Date of Award

Fall 2024

Document Type

Open Access Dissertation

Department

Mechanical Engineering

First Advisor

Austin R.J.Downey

Abstract

Due to aging, fatigue, corrosion, and even natural disasters; the health of the structure is prone to degradation throughout its service life. The explosively-fast growing efforts on Structural health monitoring (SHM) always try to exploit different aspects of the automation of damage detection, localization, and prognosis tasks. One of the main challenges is the hardware and software co-design to implement the model in real-life situations. On the other hand, the fast-advancing artificial intelligence draws the researchers' attention to adopt different data-driven approaches in this field. This brings other challenges like domain-specific model adaptation, data bias, data scarcity, model validation by physics rules, etc. To find a common ground between computational model approaches and data-driven approaches; new interest is growing in physics-informed machine learning (ML).
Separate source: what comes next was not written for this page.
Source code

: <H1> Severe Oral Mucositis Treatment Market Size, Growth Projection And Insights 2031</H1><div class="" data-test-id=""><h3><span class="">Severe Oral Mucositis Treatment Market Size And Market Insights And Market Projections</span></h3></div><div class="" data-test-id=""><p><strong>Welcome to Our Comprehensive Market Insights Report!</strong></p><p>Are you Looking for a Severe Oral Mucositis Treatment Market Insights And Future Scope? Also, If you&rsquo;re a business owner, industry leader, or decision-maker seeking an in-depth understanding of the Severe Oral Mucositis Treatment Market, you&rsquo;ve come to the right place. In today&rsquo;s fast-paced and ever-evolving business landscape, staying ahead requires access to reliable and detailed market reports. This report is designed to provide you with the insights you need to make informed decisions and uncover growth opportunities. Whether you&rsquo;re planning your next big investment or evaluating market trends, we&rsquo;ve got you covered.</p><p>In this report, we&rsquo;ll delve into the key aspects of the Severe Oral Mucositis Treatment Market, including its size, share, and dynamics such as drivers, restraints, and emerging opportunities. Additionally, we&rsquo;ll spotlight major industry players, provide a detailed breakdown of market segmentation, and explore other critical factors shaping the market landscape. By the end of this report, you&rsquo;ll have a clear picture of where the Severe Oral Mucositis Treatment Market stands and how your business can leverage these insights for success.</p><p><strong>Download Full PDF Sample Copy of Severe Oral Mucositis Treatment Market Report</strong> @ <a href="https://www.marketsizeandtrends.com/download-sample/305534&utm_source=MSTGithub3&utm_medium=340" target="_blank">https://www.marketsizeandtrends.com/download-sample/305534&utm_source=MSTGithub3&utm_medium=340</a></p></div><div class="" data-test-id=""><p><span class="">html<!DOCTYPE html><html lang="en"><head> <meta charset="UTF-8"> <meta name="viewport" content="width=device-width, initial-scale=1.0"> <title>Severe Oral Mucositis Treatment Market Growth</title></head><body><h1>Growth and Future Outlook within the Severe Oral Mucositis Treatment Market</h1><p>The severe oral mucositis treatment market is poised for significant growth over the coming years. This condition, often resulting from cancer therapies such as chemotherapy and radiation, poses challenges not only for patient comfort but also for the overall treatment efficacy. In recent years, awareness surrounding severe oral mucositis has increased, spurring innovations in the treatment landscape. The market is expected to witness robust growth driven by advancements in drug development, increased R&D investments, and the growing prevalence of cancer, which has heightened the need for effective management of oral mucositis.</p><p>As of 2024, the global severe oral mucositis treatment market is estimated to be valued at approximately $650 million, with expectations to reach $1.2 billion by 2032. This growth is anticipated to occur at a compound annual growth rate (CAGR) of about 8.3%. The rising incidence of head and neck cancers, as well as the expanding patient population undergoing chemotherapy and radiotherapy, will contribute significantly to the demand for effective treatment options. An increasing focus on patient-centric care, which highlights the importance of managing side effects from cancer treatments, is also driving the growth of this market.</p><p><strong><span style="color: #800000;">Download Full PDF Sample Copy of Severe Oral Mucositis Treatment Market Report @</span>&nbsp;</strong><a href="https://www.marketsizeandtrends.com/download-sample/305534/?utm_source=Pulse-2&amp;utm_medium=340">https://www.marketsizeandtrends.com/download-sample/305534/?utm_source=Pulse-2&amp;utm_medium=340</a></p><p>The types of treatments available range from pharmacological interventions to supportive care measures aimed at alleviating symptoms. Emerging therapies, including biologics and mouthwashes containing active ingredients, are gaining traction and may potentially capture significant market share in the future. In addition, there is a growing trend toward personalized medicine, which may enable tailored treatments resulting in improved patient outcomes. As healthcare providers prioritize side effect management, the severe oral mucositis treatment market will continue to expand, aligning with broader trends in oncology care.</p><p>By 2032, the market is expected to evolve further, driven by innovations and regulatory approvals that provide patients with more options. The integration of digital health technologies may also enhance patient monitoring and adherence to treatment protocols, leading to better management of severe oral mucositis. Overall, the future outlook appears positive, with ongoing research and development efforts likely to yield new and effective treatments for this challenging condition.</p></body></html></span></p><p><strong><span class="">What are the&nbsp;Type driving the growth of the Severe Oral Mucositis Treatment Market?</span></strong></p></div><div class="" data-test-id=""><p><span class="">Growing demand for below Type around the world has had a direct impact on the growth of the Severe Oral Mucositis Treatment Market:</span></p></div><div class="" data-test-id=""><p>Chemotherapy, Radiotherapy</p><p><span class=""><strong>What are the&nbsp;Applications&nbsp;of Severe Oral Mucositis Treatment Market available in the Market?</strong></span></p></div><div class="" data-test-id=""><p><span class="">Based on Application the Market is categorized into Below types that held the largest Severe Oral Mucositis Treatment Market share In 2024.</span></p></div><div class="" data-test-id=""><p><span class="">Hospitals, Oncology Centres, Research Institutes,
To solve the above issues, this dissertation aims to achieve hardware-software design for SHM in two aspects: (1) data-driven ML and (2) physics-informed ML. The design approaches also want to adopt both co-design and sequential paradigms based on domain-specific problems. As a byproduct of this dissertation, this research also wants to contribute to the data generation process. The research community will be benefited from the generated data as well as the methodologies involved to generate the data because it will give them the flexibility to generate more data based on their needs.